[Ksummit-discuss] [CORE TOPIC] [nomination] Move Fast and Oops Things

Matt Fleming matt at console-pimps.org
Wed May 21 09:05:13 UTC 2014


On Wed, 21 May, at 04:55:47PM, Greg KH wrote:
> On Wed, May 21, 2014 at 12:48:48AM -0700, Dan Williams wrote:
> > With regards to saying "no" faster, it seems kernel code rarely comes
> > with tests.  However, maintainers today are already able to reduce the
> > latency to "no" when the 0-day-kbuild robot emits a negative test.
> > Why not arm that system with tests it can autodiscover?  What has held
> > back unit test culture in the kernel?
> 
> The fact that no one has stepped up and taken maintainership of the
> tests and ensure that they continue to work.
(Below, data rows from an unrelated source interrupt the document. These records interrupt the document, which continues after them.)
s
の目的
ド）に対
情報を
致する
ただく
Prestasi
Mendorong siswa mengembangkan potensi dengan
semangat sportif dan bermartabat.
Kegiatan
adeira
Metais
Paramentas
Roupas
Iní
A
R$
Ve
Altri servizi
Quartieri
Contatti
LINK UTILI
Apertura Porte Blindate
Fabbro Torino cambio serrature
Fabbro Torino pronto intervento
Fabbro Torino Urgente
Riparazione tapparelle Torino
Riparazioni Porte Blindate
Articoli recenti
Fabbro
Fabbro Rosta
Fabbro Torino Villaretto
That's not usually how unit tests work. They're supposed to be owned by
everyone, i.e. if your change breaks the test you are responsible for
fixing your change, or the test, or both. Everyone needs to ensure the
tests continue to work.

Likewise, the person implementing a new feature is the most well
equipped to write tests for it. Unfortunately that does require a
certain amount of "buy-in" from the community.
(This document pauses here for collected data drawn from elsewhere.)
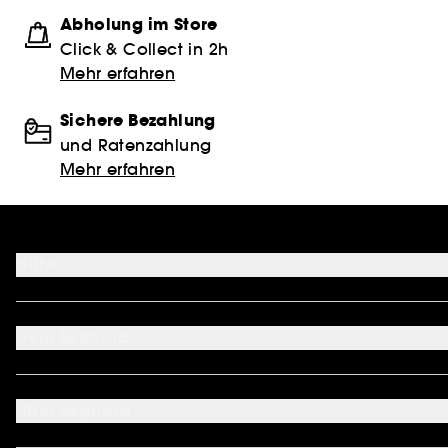
Abholung im Store
Click & Collect in 2h
Mehr erfahren
Sichere Bezahlung
und Ratenzahlung
Mehr erfahren
Hilfe
FAQ
Kontakt
Dein Sephora
Lieferservices
Retoure & Rückerstattung
Mein Konto
Zahlungsmethoden
Sephora Unlimited
Über Sephora
Geschenkkarte
Cookie Einstellungen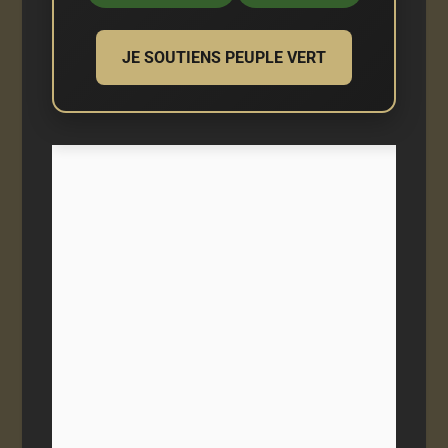
JE SOUTIENS PEUPLE VERT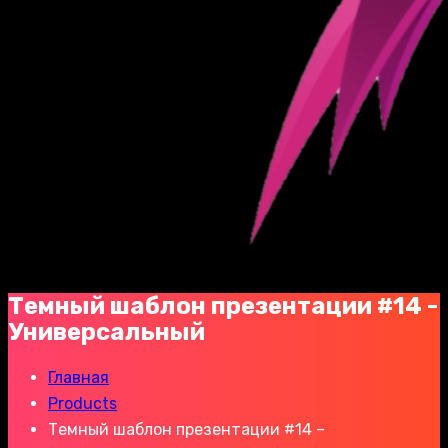
Темный шаблон презентации #14 -
Универсальный
Главная
Products
Темный шаблон презентации #14 –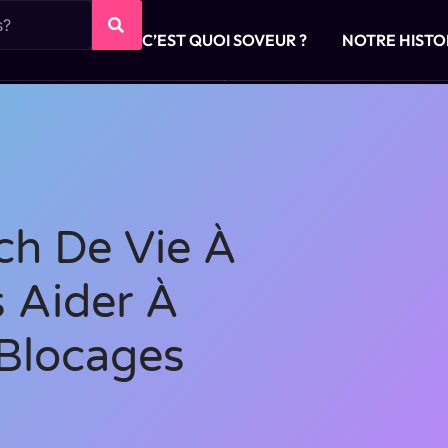
C’EST QUOI SOVEUR ?
NOTRE HISTO
h De Vie À
s Aider À
Blocages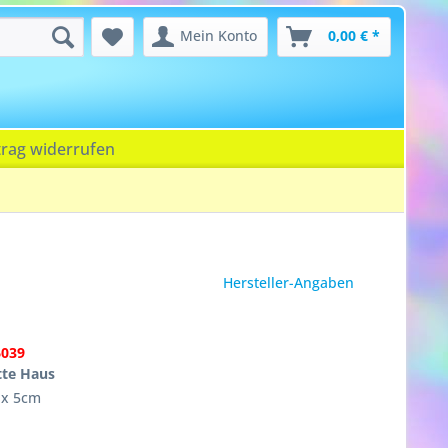
Mein Konto
0,00 € *
trag widerrufen
Hersteller-Angaben
6039
tte Haus
 x 5cm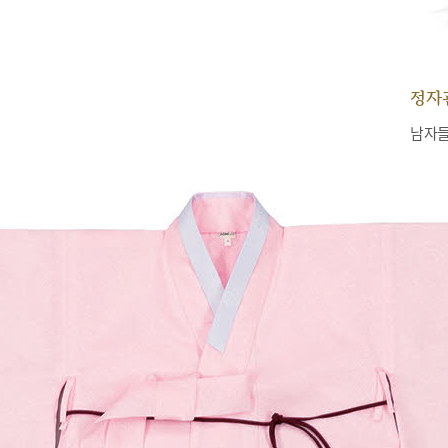
정자
남자들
However, a maintainer role might make sense for collating test results,
reporting failures or running the tests on a large number of hardware
configurations, like how Fengguang Wu says "The 0-day infrastructure
shows your commit introduced a regression" or Stephen Rothwell says "A
merge of your tree causes these conflicts".

For anything other than trivial cases I wouldn't expect these guys to
have to fixup the breakage to ensure the tests continue working - that
kind of never ending battle would make a person's head explode.